While our recommendation model has made significant progress in terms of performance, there are other issues and limitations inherent in recommendation systems that should be recognized. For instance, most existing recommendation systems face the risk of data leakage because they utilize users’ private data and do not consider privacy protection, making these data vulnerable to malicious attacks. Some companies choose to completely safeguard data or withhold labels during training to prevent data leakage. However, while this approach ensures data security, it sacrifices data interactivity, leading to sub-optimal model performance during training. Similar issues are addressed in other scenarios but not well explored for recommendation systems yet. Furthermore, social influence and algorithmic bias are also common issues in recommendation systems. Recommendation systems may excessively filter user information, causing users to only encounter information related to their interests, neglecting other important information and leading to societal fragmentation. Ensuring more diverse recommendations while improving recommendation system performance remains a challenge and a focal point for future efforts.

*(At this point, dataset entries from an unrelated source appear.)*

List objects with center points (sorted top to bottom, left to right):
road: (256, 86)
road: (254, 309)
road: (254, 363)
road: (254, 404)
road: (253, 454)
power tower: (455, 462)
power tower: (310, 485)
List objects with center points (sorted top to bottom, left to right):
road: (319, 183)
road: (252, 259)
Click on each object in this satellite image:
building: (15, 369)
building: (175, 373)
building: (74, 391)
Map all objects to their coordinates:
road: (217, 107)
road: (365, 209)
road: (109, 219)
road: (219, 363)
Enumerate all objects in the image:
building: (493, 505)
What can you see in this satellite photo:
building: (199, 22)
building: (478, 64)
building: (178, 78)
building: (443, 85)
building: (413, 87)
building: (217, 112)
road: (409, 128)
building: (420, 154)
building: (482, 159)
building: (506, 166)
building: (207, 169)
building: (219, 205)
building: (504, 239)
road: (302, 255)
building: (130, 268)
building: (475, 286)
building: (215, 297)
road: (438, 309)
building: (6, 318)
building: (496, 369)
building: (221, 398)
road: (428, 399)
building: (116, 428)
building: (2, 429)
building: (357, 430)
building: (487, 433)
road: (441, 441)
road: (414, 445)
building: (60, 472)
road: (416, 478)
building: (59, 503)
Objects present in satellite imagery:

Although these issues are outside the scope of this paper’s consideration, we intend to address them in our future work. In our future research, we aim to broaden our focus to explore the robustness of recommendation systems and their security and privacy concerns to better align with real-world applications and offer numerous intriguing avenues for future exploration. Additionally, we would also like to introduce more information, whereas this study focused solely on social recommendation systems, primarily incorporating social information. For example, there has been a surge of interest in knowledge graphs [
44] within the field of recommendation systems. In this way, we can potentially uncover more latent relationships and achieve superior performance.
Regarding future work, as mentioned, there has been a surge of interest in knowledge graphs [
44] within the field of recommendation systems. Knowledge graphs offer the capability to integrate various types of data, whereas this study focused solely on social recommendation systems, primarily incorporating social information. Introducing knowledge graphs into recommendation systems could potentially enrich the system with a broader range of information, thereby uncovering more latent relationships and achieving superior performance. On the other hand, incorporating additional information into recommendation systems may pose challenges, such as compromising model robustness and introducing excessive noise [
19]. In our future research endeavors, we aim to broaden our focus beyond solely self-supervised learning of graphs. Instead, we intend to explore a wider array of topics, including the semi-supervised learning of graphs [
45], the security of graph data [
46], and privacy concerns in graph recommendation systems [
47]. This expansion will enable our recommendation systems to better align with real-world applications and offer numerous intriguing avenues for future exploration.